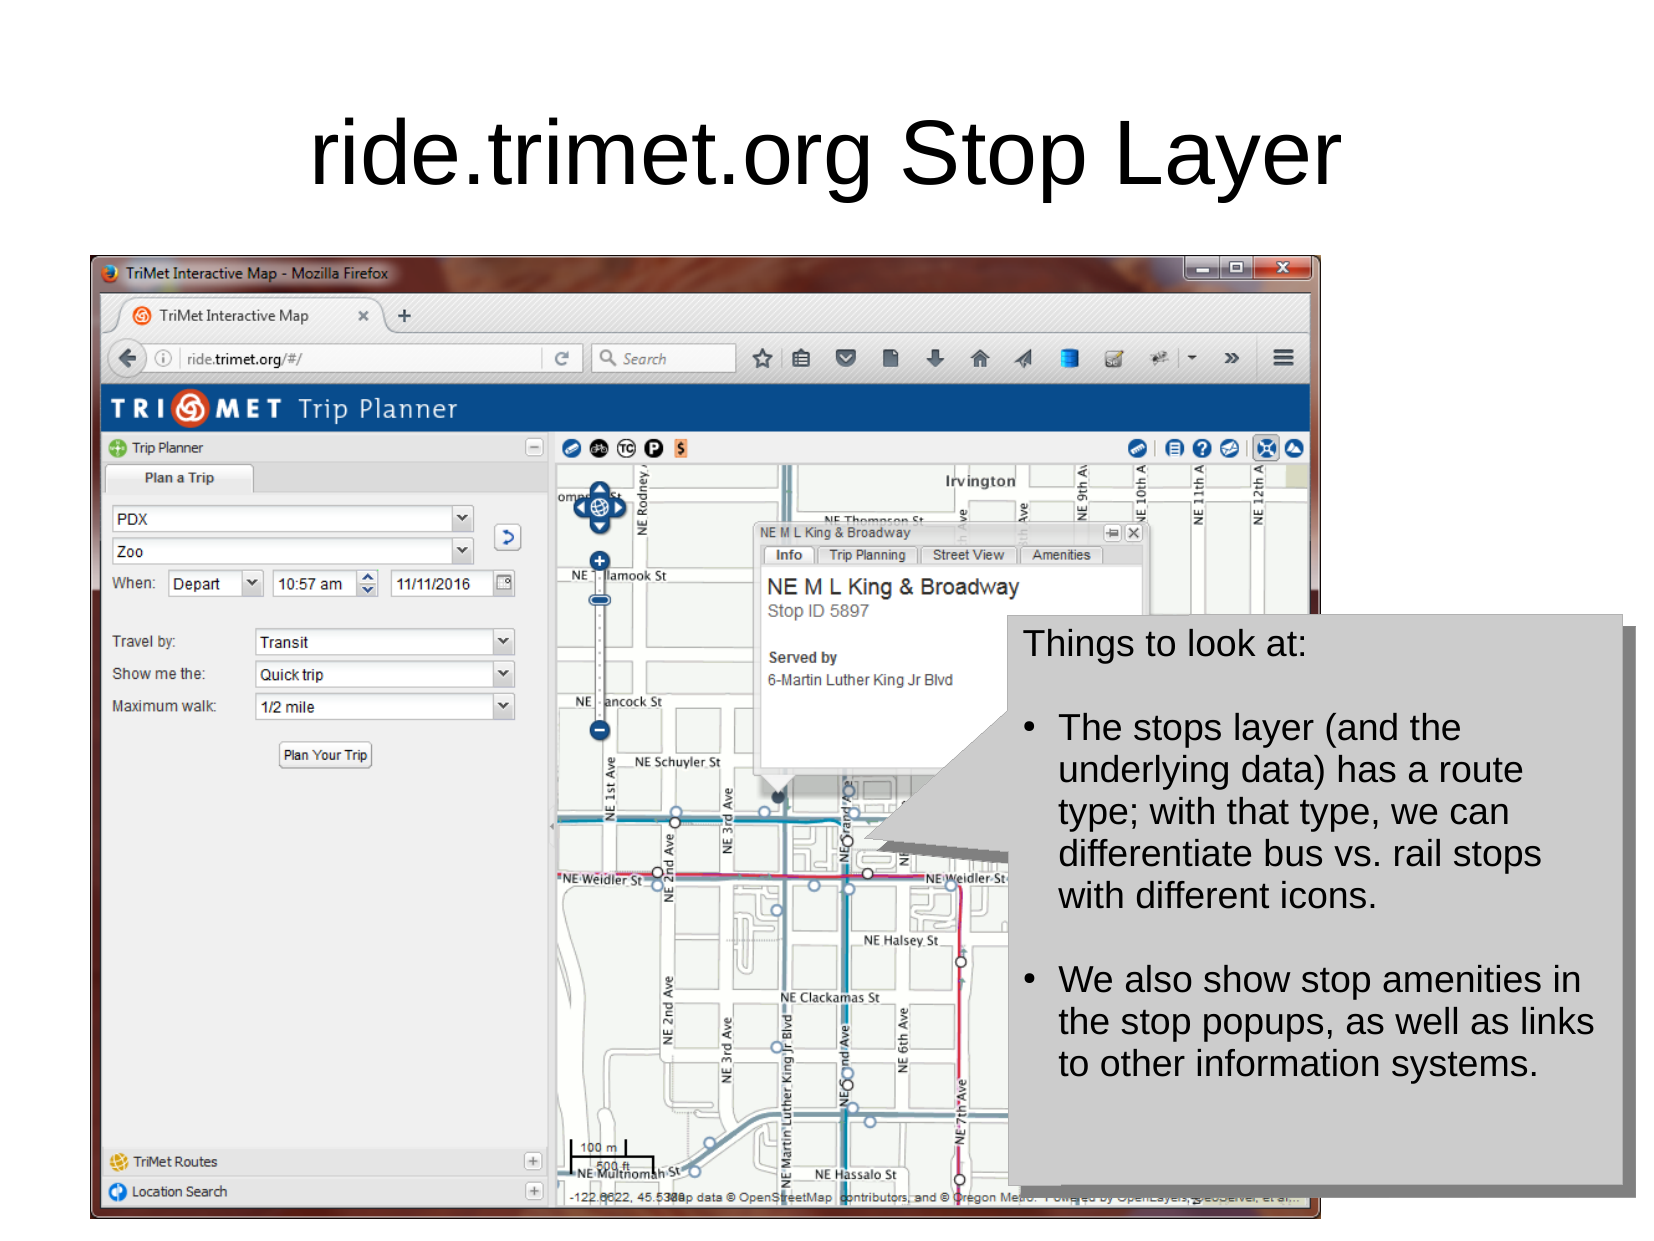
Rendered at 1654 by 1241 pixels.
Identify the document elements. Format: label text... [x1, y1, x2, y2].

title ride.trimet.org Stop Layer [82, 49, 1571, 257]
picture [90, 255, 1321, 1219]
text_box Things to look at: The stops layer (and the underlying data) has a route type; with that type, we can differentiate bus vs. rail stops with different icons. We also show stop amenities in the stop popups, as well as links to other information systems. [864, 614, 1623, 1186]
------------------------------------------------------------------------
> _Task prompt_: Reprint every line of the items above word for word, leaving out the pictures.

> _The solution_:
Rendered at 1654 by 1241 pixels.
Identify the document elements. Format: label text... [x1, y1, x2, y2].

title ride.trimet.org Stop Layer [82, 49, 1571, 257]
picture [90, 255, 1321, 1219]
text_box Things to look at: The stops layer (and the underlying data) has a route type; with that type, we can differentiate bus vs. rail stops with different icons. We also show stop amenities in the stop popups, as well as links to other information systems. [864, 614, 1623, 1186]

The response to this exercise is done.